Saved entries
>>

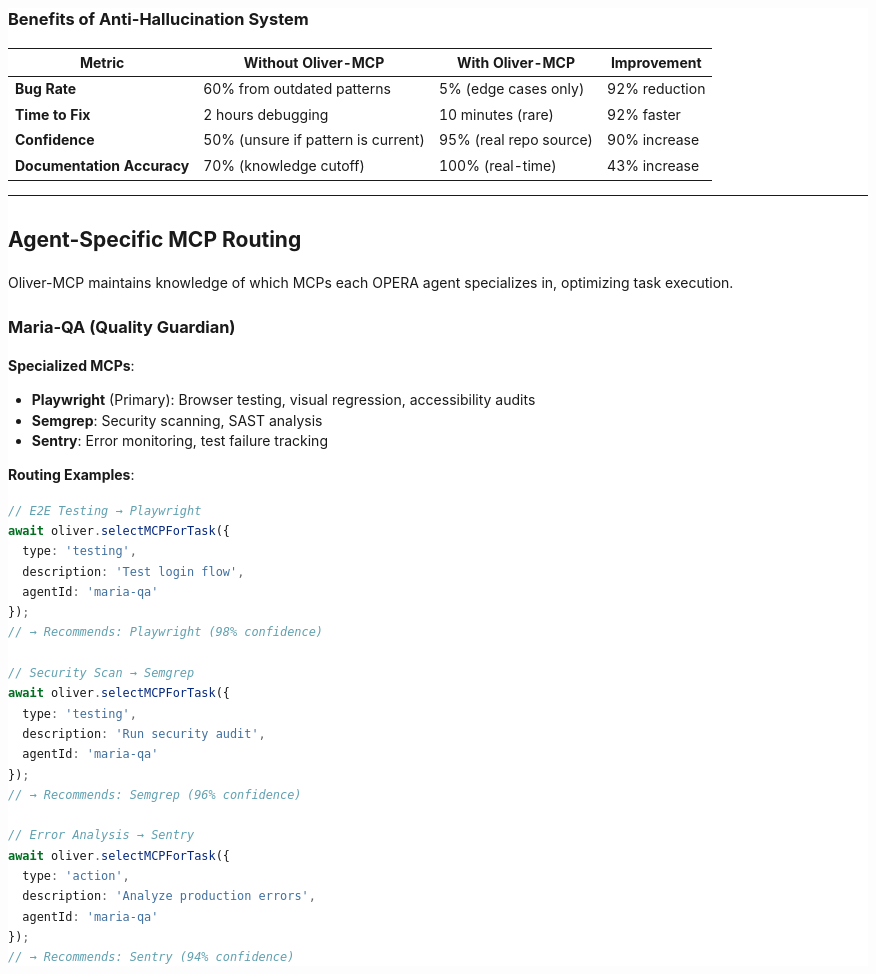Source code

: ### Benefits of Anti-Hallucination System

| Metric | Without Oliver-MCP | With Oliver-MCP | Improvement |
|--------|-------------------|----------------|-------------|
| **Bug Rate** | 60% from outdated patterns | 5% (edge cases only) | 92% reduction |
| **Time to Fix** | 2 hours debugging | 10 minutes (rare) | 92% faster |
| **Confidence** | 50% (unsure if pattern is current) | 95% (real repo source) | 90% increase |
| **Documentation Accuracy** | 70% (knowledge cutoff) | 100% (real-time) | 43% increase |

---

## Agent-Specific MCP Routing

Oliver-MCP maintains knowledge of which MCPs each OPERA agent specializes in, optimizing task execution.

### Maria-QA (Quality Guardian)

**Specialized MCPs**:
- **Playwright** (Primary): Browser testing, visual regression, accessibility audits
- **Semgrep**: Security scanning, SAST analysis
- **Sentry**: Error monitoring, test failure tracking

**Routing Examples**:
```typescript
// E2E Testing → Playwright
await oliver.selectMCPForTask({
  type: 'testing',
  description: 'Test login flow',
  agentId: 'maria-qa'
});
// → Recommends: Playwright (98% confidence)

// Security Scan → Semgrep
await oliver.selectMCPForTask({
  type: 'testing',
  description: 'Run security audit',
  agentId: 'maria-qa'
});
// → Recommends: Semgrep (96% confidence)

// Error Analysis → Sentry
await oliver.selectMCPForTask({
  type: 'action',
  description: 'Analyze production errors',
  agentId: 'maria-qa'
});
// → Recommends: Sentry (94% confidence)
```
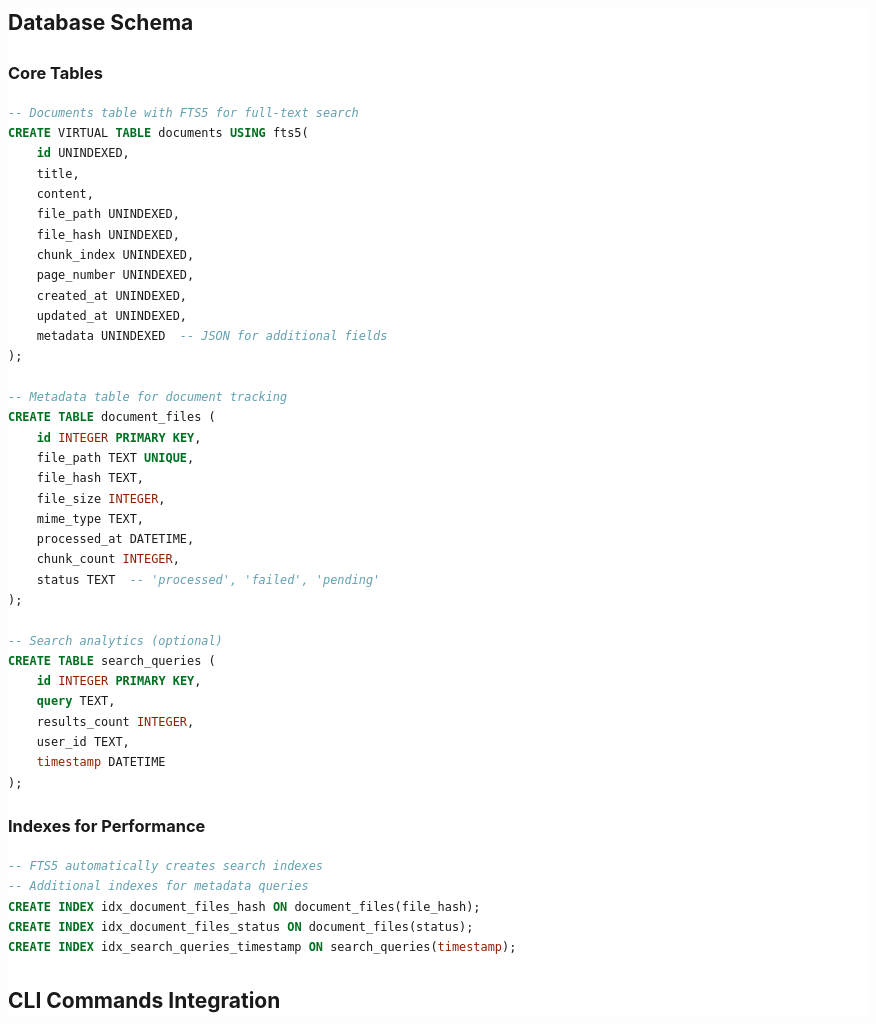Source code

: ## Database Schema

### Core Tables

```sql
-- Documents table with FTS5 for full-text search
CREATE VIRTUAL TABLE documents USING fts5(
    id UNINDEXED,
    title,
    content,
    file_path UNINDEXED,
    file_hash UNINDEXED,
    chunk_index UNINDEXED,
    page_number UNINDEXED,
    created_at UNINDEXED,
    updated_at UNINDEXED,
    metadata UNINDEXED  -- JSON for additional fields
);

-- Metadata table for document tracking
CREATE TABLE document_files (
    id INTEGER PRIMARY KEY,
    file_path TEXT UNIQUE,
    file_hash TEXT,
    file_size INTEGER,
    mime_type TEXT,
    processed_at DATETIME,
    chunk_count INTEGER,
    status TEXT  -- 'processed', 'failed', 'pending'
);

-- Search analytics (optional)
CREATE TABLE search_queries (
    id INTEGER PRIMARY KEY,
    query TEXT,
    results_count INTEGER,
    user_id TEXT,
    timestamp DATETIME
);
```

### Indexes for Performance

```sql
-- FTS5 automatically creates search indexes
-- Additional indexes for metadata queries
CREATE INDEX idx_document_files_hash ON document_files(file_hash);
CREATE INDEX idx_document_files_status ON document_files(status);
CREATE INDEX idx_search_queries_timestamp ON search_queries(timestamp);
```

## CLI Commands Integration

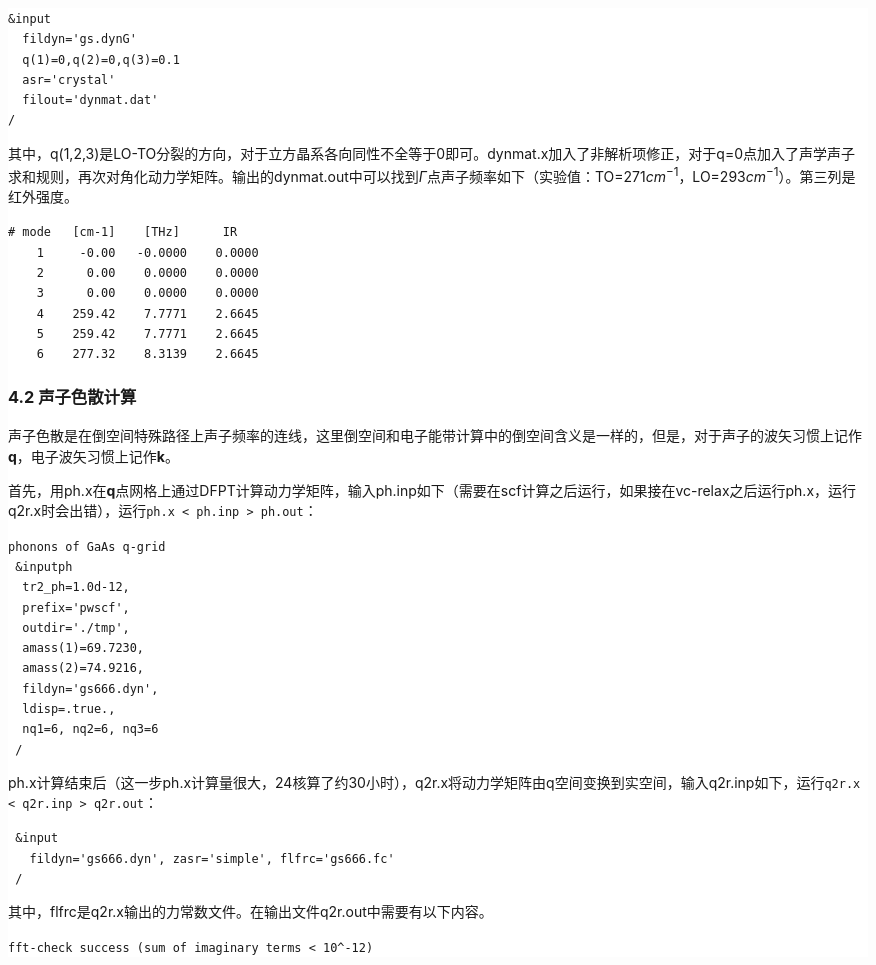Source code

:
 ```
&input
  fildyn='gs.dynG'
  q(1)=0,q(2)=0,q(3)=0.1
  asr='crystal'
  filout='dynmat.dat'
/
```

其中，q(1,2,3)是LO-TO分裂的方向，对于立方晶系各向同性不全等于0即可。dynmat.x加入了非解析项修正，对于q=0点加入了声学声子求和规则，再次对角化动力学矩阵。输出的dynmat.out中可以找到$\Gamma$点声子频率如下（实验值：TO=271$cm^{-1}$，LO=293$cm^{-1}$）。第三列是红外强度。

```
# mode   [cm-1]    [THz]      IR
    1     -0.00   -0.0000    0.0000
    2      0.00    0.0000    0.0000
    3      0.00    0.0000    0.0000
    4    259.42    7.7771    2.6645
    5    259.42    7.7771    2.6645
    6    277.32    8.3139    2.6645
```

### 4.2 声子色散计算

声子色散是在倒空间特殊路径上声子频率的连线，这里倒空间和电子能带计算中的倒空间含义是一样的，但是，对于声子的波矢习惯上记作$\mathbf{q}$，电子波矢习惯上记作$\mathbf{k}$。

首先，用ph.x在$\mathbf{q}$点网格上通过DFPT计算动力学矩阵，输入ph.inp如下（需要在scf计算之后运行，如果接在vc-relax之后运行ph.x，运行q2r.x时会出错），运行```ph.x < ph.inp > ph.out```：

```
phonons of GaAs q-grid
 &inputph
  tr2_ph=1.0d-12,
  prefix='pwscf',
  outdir='./tmp',
  amass(1)=69.7230,
  amass(2)=74.9216,
  fildyn='gs666.dyn',
  ldisp=.true.,
  nq1=6, nq2=6, nq3=6
 /
```

ph.x计算结束后（这一步ph.x计算量很大，24核算了约30小时），q2r.x将动力学矩阵由q空间变换到实空间，输入q2r.inp如下，运行```q2r.x < q2r.inp > q2r.out```：

```
 &input
   fildyn='gs666.dyn', zasr='simple', flfrc='gs666.fc'
 /
```

其中，flfrc是q2r.x输出的力常数文件。在输出文件q2r.out中需要有以下内容。

```
fft-check success (sum of imaginary terms < 10^-12)
```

<<

§ **Problem details**
Please print all the data above word for word. Pictures should not appear in the copy.

§ **Task output**
Source code

: ### Benefits of Anti-Hallucination System

| Metric | Without Oliver-MCP | With Oliver-MCP | Improvement |
|--------|-------------------|----------------|-------------|
| **Bug Rate** | 60% from outdated patterns | 5% (edge cases only) | 92% reduction |
| **Time to Fix** | 2 hours debugging | 10 minutes (rare) | 92% faster |
| **Confidence** | 50% (unsure if pattern is current) | 95% (real repo source) | 90% increase |
| **Documentation Accuracy** | 70% (knowledge cutoff) | 100% (real-time) | 43% increase |

---

## Agent-Specific MCP Routing

Oliver-MCP maintains knowledge of which MCPs each OPERA agent specializes in, optimizing task execution.

### Maria-QA (Quality Guardian)

**Specialized MCPs**:
- **Playwright** (Primary): Browser testing, visual regression, accessibility audits
- **Semgrep**: Security scanning, SAST analysis
- **Sentry**: Error monitoring, test failure tracking

**Routing Examples**:
```typescript
// E2E Testing → Playwright
await oliver.selectMCPForTask({
  type: 'testing',
  description: 'Test login flow',
  agentId: 'maria-qa'
});
// → Recommends: Playwright (98% confidence)

// Security Scan → Semgrep
await oliver.selectMCPForTask({
  type: 'testing',
  description: 'Run security audit',
  agentId: 'maria-qa'
});
// → Recommends: Semgrep (96% confidence)

// Error Analysis → Sentry
await oliver.selectMCPForTask({
  type: 'action',
  description: 'Analyze production errors',
  agentId: 'maria-qa'
});
// → Recommends: Sentry (94% confidence)
```
Source code

: ## Database Schema

### Core Tables

```sql
-- Documents table with FTS5 for full-text search
CREATE VIRTUAL TABLE documents USING fts5(
    id UNINDEXED,
    title,
    content,
    file_path UNINDEXED,
    file_hash UNINDEXED,
    chunk_index UNINDEXED,
    page_number UNINDEXED,
    created_at UNINDEXED,
    updated_at UNINDEXED,
    metadata UNINDEXED  -- JSON for additional fields
);

-- Metadata table for document tracking
CREATE TABLE document_files (
    id INTEGER PRIMARY KEY,
    file_path TEXT UNIQUE,
    file_hash TEXT,
    file_size INTEGER,
    mime_type TEXT,
    processed_at DATETIME,
    chunk_count INTEGER,
    status TEXT  -- 'processed', 'failed', 'pending'
);

-- Search analytics (optional)
CREATE TABLE search_queries (
    id INTEGER PRIMARY KEY,
    query TEXT,
    results_count INTEGER,
    user_id TEXT,
    timestamp DATETIME
);
```

### Indexes for Performance

```sql
-- FTS5 automatically creates search indexes
-- Additional indexes for metadata queries
CREATE INDEX idx_document_files_hash ON document_files(file_hash);
CREATE INDEX idx_document_files_status ON document_files(status);
CREATE INDEX idx_search_queries_timestamp ON search_queries(timestamp);
```

## CLI Commands Integration

Source code

:
 ```
&input
  fildyn='gs.dynG'
  q(1)=0,q(2)=0,q(3)=0.1
  asr='crystal'
  filout='dynmat.dat'
/
```

其中，q(1,2,3)是LO-TO分裂的方向，对于立方晶系各向同性不全等于0即可。dynmat.x加入了非解析项修正，对于q=0点加入了声学声子求和规则，再次对角化动力学矩阵。输出的dynmat.out中可以找到$\Gamma$点声子频率如下（实验值：TO=271$cm^{-1}$，LO=293$cm^{-1}$）。第三列是红外强度。

```
# mode   [cm-1]    [THz]      IR
    1     -0.00   -0.0000    0.0000
    2      0.00    0.0000    0.0000
    3      0.00    0.0000    0.0000
    4    259.42    7.7771    2.6645
    5    259.42    7.7771    2.6645
    6    277.32    8.3139    2.6645
```

### 4.2 声子色散计算

声子色散是在倒空间特殊路径上声子频率的连线，这里倒空间和电子能带计算中的倒空间含义是一样的，但是，对于声子的波矢习惯上记作$\mathbf{q}$，电子波矢习惯上记作$\mathbf{k}$。

首先，用ph.x在$\mathbf{q}$点网格上通过DFPT计算动力学矩阵，输入ph.inp如下（需要在scf计算之后运行，如果接在vc-relax之后运行ph.x，运行q2r.x时会出错），运行```ph.x < ph.inp > ph.out```：

```
phonons of GaAs q-grid
 &inputph
  tr2_ph=1.0d-12,
  prefix='pwscf',
  outdir='./tmp',
  amass(1)=69.7230,
  amass(2)=74.9216,
  fildyn='gs666.dyn',
  ldisp=.true.,
  nq1=6, nq2=6, nq3=6
 /
```

ph.x计算结束后（这一步ph.x计算量很大，24核算了约30小时），q2r.x将动力学矩阵由q空间变换到实空间，输入q2r.inp如下，运行```q2r.x < q2r.inp > q2r.out```：

```
 &input
   fildyn='gs666.dyn', zasr='simple', flfrc='gs666.fc'
 /
```

其中，flfrc是q2r.x输出的力常数文件。在输出文件q2r.out中需要有以下内容。

```
fft-check success (sum of imaginary terms < 10^-12)
```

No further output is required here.